The levels of CP and ET were not significantly different between CKDu and CKD subjects. However, these were significantly different with respect to healthy subjects. Among the OC, serum aldrin levels and detection rates were significantly higher in subjects with renal dysfunction (CKD and CKDu) than healthy subjects. There was a significant negative correlation of serum aldrin with GFR. There was no significant difference in serum levels of aldrin in CKDu and CKD groups; however, there was a significant difference between CKDu and healthy subjects.

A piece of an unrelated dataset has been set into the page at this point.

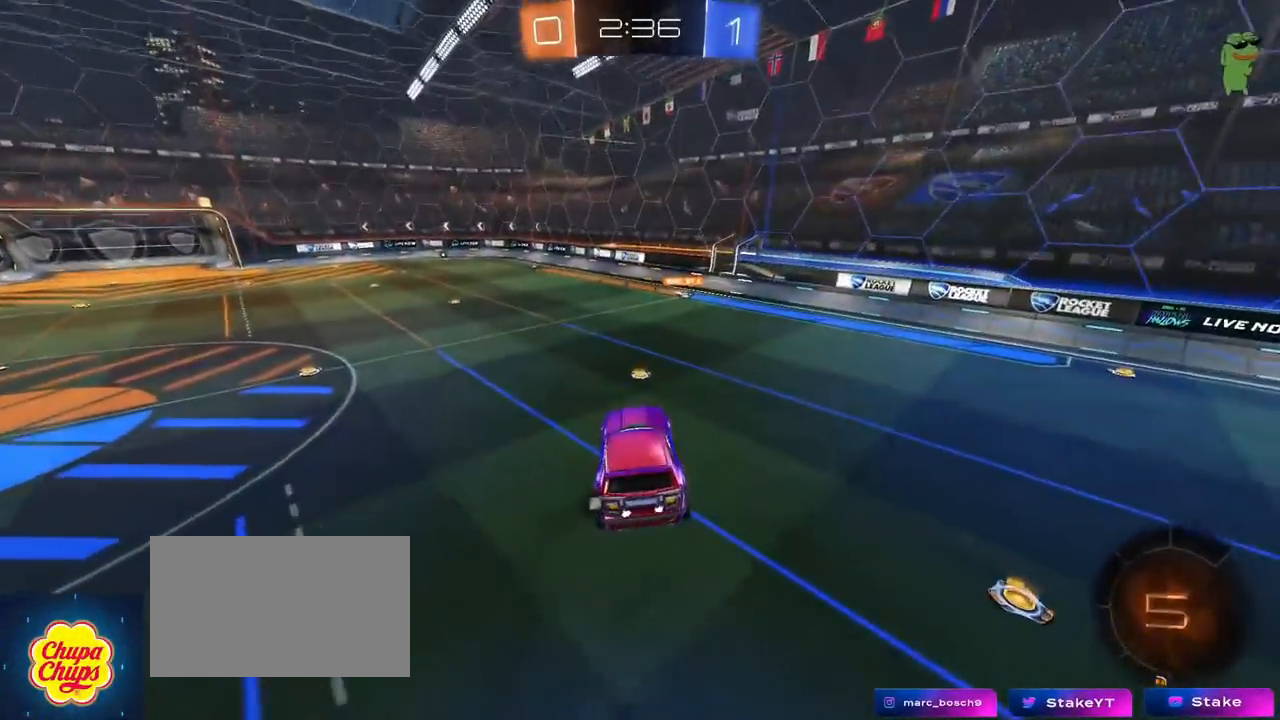
{"keys": ["a", "shift", "w"], "mouse": [], "mouse_move": "still", "events": [[84, "d", "down"], [117, "d", "up"], [267, "w", "down"], [317, "space", "down"], [467, "a", "down"], [467, "shift", "down"], [467, "space", "up"]]}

Alfa and beta-endosulfan; delta and gamma HCH (lindane); Cis; and trans-chlordane levels were not significantly different between CKDu, CKD, and healthy subjects.
Regression analysis
Regression analysis was done to see the independent effect estimates of associated factors with CKDu. The unadjusted model [Table S3] had a good fit and showed that serum CP was associated with CKDu (OR 2.7 95% CI 1.8–4.0, p<0.001) and CKD (OR 2.8 95% CI 1.9–4.3, p<0.001) and ET was also associated with CKDu (OR 2.1 95%CI 1.2–3.5, p<0.006) and CKD (OR 1.8 95%CI 1.1–3.1, p = 0.02), respectively, with reference to healthy subjects. After adjusting for confounding factors, i.e., age, surface water usage for drinking water, and spending 4 hours in heat, serum CP and ET remained associated with CKDu and CKD [Tables 3]. Heat spent hours were recategorized as less than 4 hours or equal to and more than 4 hours in sunlight. As the level of GFR was an integral part of diagnostic categories, the results were not adjusted for GFR.
| Multinominal logistic regression between CKDu and healthy groups | ||
|---|---|---|
| Parameters | OR CI (95%) | P-value |
| Age | 1.1 (1.0–1.1) | 0.000 |
| Spending 4 or more hours in heat | 6.1 (1.7–22.3) | 0.005 |
| Chlorpyrifos | 3.5 (2.1–5.9) | 0.000 |
| Ethion | 2.2 (1.2–3.9) | 0.004 |
| Drinking water source (surface water) | 4.0 (1.3–12.7) | 0.002 |
| Multinominal logistic regression between CKD and healthy groups | ||
| Age | 1.0 (1.0–1.1) | 0.001 |
| Spending 4 or more hours in heat | 6.0 (1.7–21.3) | 0.005 |
| Chlorpyrifos | 3.7 (2.2–6.1) | 0.000 |
| Ethion | 1.9 (1.1–3.4) | 0.017 |
| Drinking water source (surface water) | 2.2 (0.56–8.7) | 0.253 |
OR: Odds ratio, CI: Confidence interval, Final Model Fitting sig.−0.000 and Goodness-of-fit-Pearson −0.930, CKD: Chronic kidney disease, CKDu: Chronic kidney diseaseof unknown cause.
Discussion
In the current study, serum CP and ET levels were significantly higher in patients with renal dysfunction, i.e., CKDu and CKD, compared to healthy subjects. These pesticides had a significant negative correlation with GFR; the unadjusted and adjusted (for age, surface water use, and heat spent hours) levels of these OP pesticides (CP and ET) remained independently associated with patients with CKDu and (CKD) compared to healthy subjects. To our knowledge, this is the first study from central India in which OCs and OPs were measured to find an association with CKDu and multiple controls, including CKD patients and healthy subjects.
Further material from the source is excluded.